# deep droping 8/20



## fishn4fun (May 11, 2008)

mike and ron i left navy point on the reel jiggy around 5 am headed to the marathon toget our quick jack limit i boated 3 nice keepers real quick ron boated a small almaco and a king for bait so off we go on our 20 mile run nto our deepdrop spots we quickly got a couple blulines moved a lil more got a couple longtails kept plugging away and managed 3 barrells 2 yellow edge one real nice snowy a couple bearded bartulas couple more longtails and a yft about 20 final tally was 3 barrels 6 longtails 1 yft 2 yellow edge 1 snowy 1 golden 4 bluelines 3 ajs 1 29# almaco that i caught on bottom in 650-700' 1 small almaco 4 chicken dauphin and a pompano dauphin


----------



## fishn4fun (May 11, 2008)

sorry for the half a$$ report i had a good detailed report all worked up and the site was having issues on su


----------



## JoeyWelch (Sep 25, 2009)

Pics tell it all. Looks like a good trip. How are the barrel fish for eating? I've never tried them. Thanks for posting.


----------



## Chris V (Oct 18, 2007)

Great report.

Joey, the barrels are good eating but very mild. They have a very firm meat and I like to cut them into nuggets for deep frying. Judging from what I see in the pic, the Brotulas you caught look more like Hake, which are usually caught while deep dropping as well. Hard to tell from you're pic though.


----------



## fishn4fun (May 11, 2008)

The barrels are good and like said a really firm meat I like to pan sauté them with olive oil. The bertulas were still in the cooler with the other jacks those are tiles on the table


----------



## fish construction (Sep 3, 2009)

nice catch! looks like a good day deep dropping


----------



## Chris V (Oct 18, 2007)

Yeah. I couldn't really tell from the pic, just looked like a small something off to the side there. The reason I stated that is because most Brotula posted on here are actuallly Hake.

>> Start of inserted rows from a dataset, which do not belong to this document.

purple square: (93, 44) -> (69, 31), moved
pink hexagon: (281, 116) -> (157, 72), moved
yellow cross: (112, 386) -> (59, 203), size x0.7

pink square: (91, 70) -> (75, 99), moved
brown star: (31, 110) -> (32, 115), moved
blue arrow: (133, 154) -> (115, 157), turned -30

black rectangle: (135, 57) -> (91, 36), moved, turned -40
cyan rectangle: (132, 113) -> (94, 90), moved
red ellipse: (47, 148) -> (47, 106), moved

Some say "who cares" but others like me like to know exactly what they're catching.

For those who might want to see the difference between the two.

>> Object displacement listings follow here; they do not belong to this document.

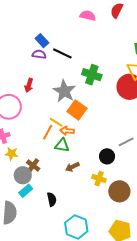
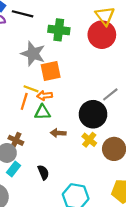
orange square: (77, 110) -> (51, 71), turned -36
black circle: (107, 156) -> (93, 114), size x1.6
brown arrow: (72, 167) -> (58, 133), turned 40
yellow cross: (99, 179) -> (89, 140), turned 32

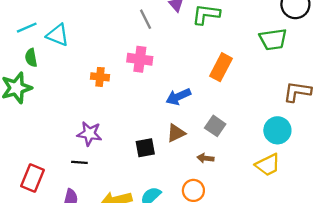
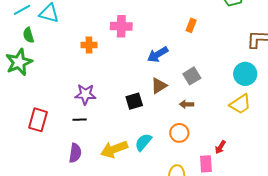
orange rectangle: (221, 67) -> (191, 25), size x0.6
gray square: (215, 126) -> (192, 76), turned 30
red rectangle: (33, 178) -> (38, 120), moved

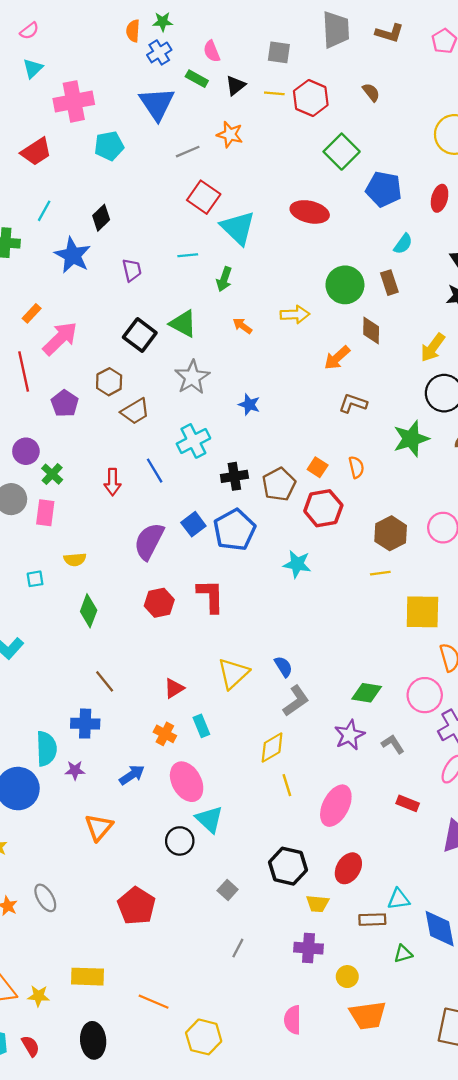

Small Brotula on top, the spots often fade in the adults but the body remains the same. Hake on bottom. Note the small tail, which although kinda buried in the pic, is rounded off whereas the Brotula's comes to a tapered point.


----------



## fishn4fun (May 11, 2008)

Thanks for the I'd it was hake


----------



## Lyin Too (Aug 31, 2009)

what is a pompano dolphin?


----------



## Triton228 (Jun 12, 2011)

Wow! Wished that came from my boat, nice catch!:thumbup:


----------



## MrFish (Aug 21, 2009)

Looks like a schoolie dolphin. I don't remember what the differences are. I know the males and females have rounded heads.


----------